• Goal of the exercise
Everything in the records below must be repeated exactly, except the pictures.

....

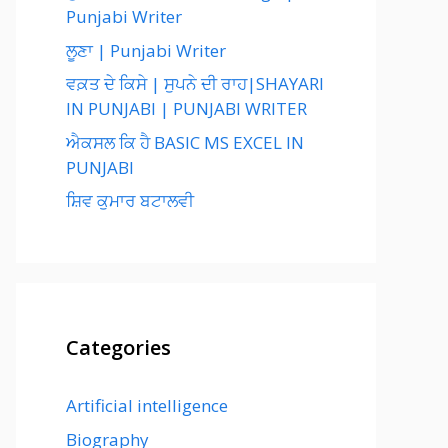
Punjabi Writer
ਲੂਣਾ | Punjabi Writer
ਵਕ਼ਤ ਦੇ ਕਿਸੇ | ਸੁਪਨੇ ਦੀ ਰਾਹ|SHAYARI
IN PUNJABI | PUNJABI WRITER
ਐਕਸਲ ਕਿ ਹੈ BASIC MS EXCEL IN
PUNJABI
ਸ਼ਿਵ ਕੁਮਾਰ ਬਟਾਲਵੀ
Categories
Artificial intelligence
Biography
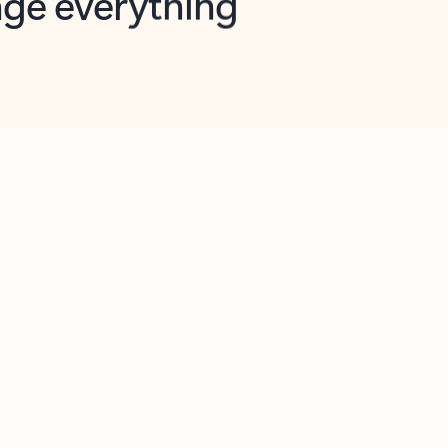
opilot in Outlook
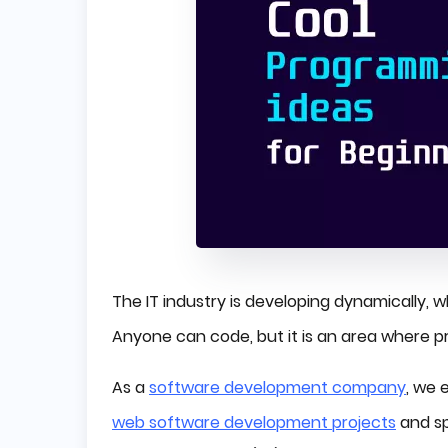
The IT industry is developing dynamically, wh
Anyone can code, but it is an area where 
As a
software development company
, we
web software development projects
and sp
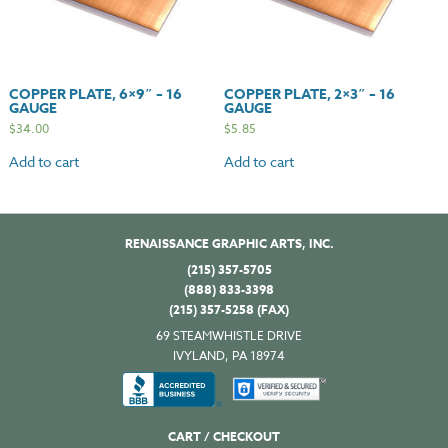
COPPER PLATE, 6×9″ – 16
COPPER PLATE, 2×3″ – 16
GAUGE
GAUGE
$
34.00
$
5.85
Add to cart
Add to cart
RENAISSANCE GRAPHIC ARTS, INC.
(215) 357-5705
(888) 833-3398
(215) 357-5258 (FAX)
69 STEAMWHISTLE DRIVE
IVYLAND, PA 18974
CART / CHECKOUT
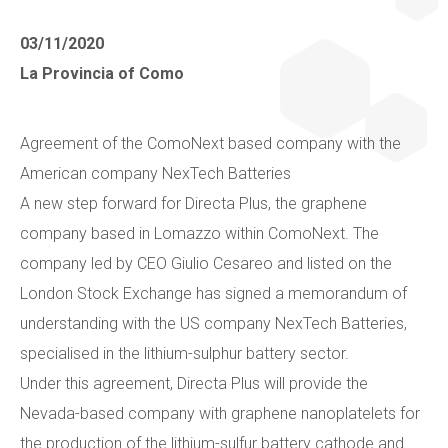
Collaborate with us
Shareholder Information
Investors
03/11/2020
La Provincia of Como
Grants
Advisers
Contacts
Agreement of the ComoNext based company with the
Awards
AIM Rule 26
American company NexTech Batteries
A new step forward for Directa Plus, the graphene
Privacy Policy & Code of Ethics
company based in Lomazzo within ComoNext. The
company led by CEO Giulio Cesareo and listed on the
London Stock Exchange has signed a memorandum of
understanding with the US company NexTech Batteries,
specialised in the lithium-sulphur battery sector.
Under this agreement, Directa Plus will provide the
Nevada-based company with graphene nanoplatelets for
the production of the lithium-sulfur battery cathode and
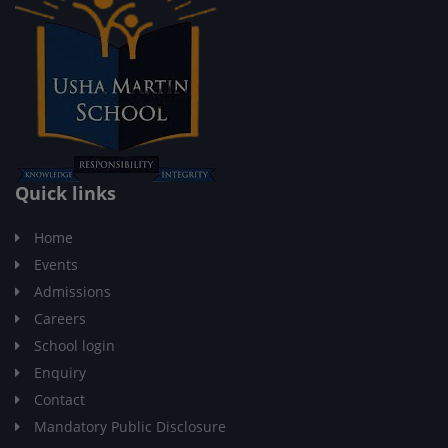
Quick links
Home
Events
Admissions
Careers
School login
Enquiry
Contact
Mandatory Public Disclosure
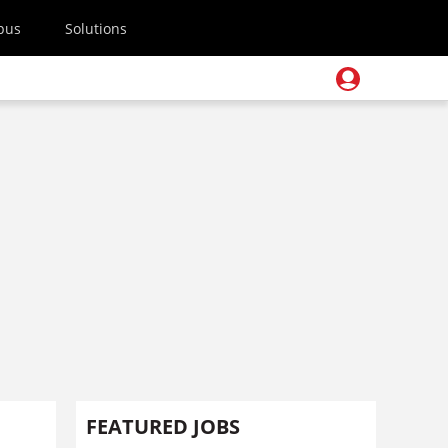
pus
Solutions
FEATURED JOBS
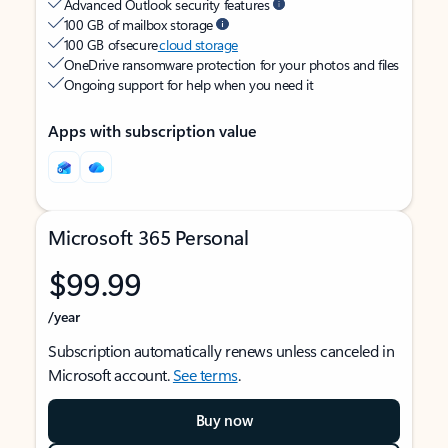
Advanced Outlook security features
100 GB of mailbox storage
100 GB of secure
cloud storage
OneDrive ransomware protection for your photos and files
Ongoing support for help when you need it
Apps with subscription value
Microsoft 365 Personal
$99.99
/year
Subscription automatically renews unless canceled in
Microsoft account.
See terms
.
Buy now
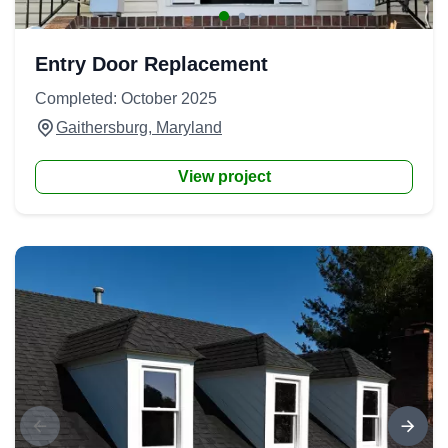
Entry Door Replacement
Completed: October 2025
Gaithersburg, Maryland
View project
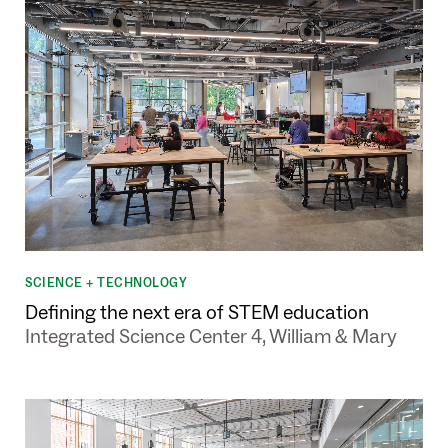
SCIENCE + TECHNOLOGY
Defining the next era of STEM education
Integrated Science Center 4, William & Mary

....

• Worked solution
Punjabi Writer
ਲੂਣਾ | Punjabi Writer
ਵਕ਼ਤ ਦੇ ਕਿਸੇ | ਸੁਪਨੇ ਦੀ ਰਾਹ|SHAYARI
IN PUNJABI | PUNJABI WRITER
ਐਕਸਲ ਕਿ ਹੈ BASIC MS EXCEL IN
PUNJABI
ਸ਼ਿਵ ਕੁਮਾਰ ਬਟਾਲਵੀ
Categories
Artificial intelligence
Biography
opilot in Outlook
The IT industry is developing dynamically, wh
Anyone can code, but it is an area where 
As a
software development company
, we
web software development projects
and sp
COPPER PLATE, 6×9″ – 16
COPPER PLATE, 2×3″ – 16
GAUGE
GAUGE
$
34.00
$
5.85
Add to cart
Add to cart
RENAISSANCE GRAPHIC ARTS, INC.
(215) 357-5705
(888) 833-3398
(215) 357-5258 (FAX)
69 STEAMWHISTLE DRIVE
IVYLAND, PA 18974
CART / CHECKOUT
Collaborate with us
Shareholder Information
Investors
03/11/2020
La Provincia of Como
Grants
Advisers
Contacts
Agreement of the ComoNext based company with the
Awards
AIM Rule 26
American company NexTech Batteries
A new step forward for Directa Plus, the graphene
Privacy Policy & Code of Ethics
company based in Lomazzo within ComoNext. The
company led by CEO Giulio Cesareo and listed on the
London Stock Exchange has signed a memorandum of
understanding with the US company NexTech Batteries,
specialised in the lithium-sulphur battery sector.
Under this agreement, Directa Plus will provide the
Nevada-based company with graphene nanoplatelets for
the production of the lithium-sulfur battery cathode and
Quick links
Home
Events
Admissions
Careers
School login
Enquiry
Contact
Mandatory Public Disclosure
pus
Solutions
FEATURED JOBS
Advanced Outlook security features
100 GB of mailbox storage
100 GB of secure
cloud storage
OneDrive ransomware protection for your photos and files
Ongoing support for help when you need it
Apps with subscription value
Microsoft 365 Personal
$99.99
/year
Subscription automatically renews unless canceled in
Microsoft account.
See terms
.
Buy now
Entry Door Replacement
Completed: October 2025
Gaithersburg, Maryland
View project
SCIENCE + TECHNOLOGY
Defining the next era of STEM education
Integrated Science Center 4, William & Mary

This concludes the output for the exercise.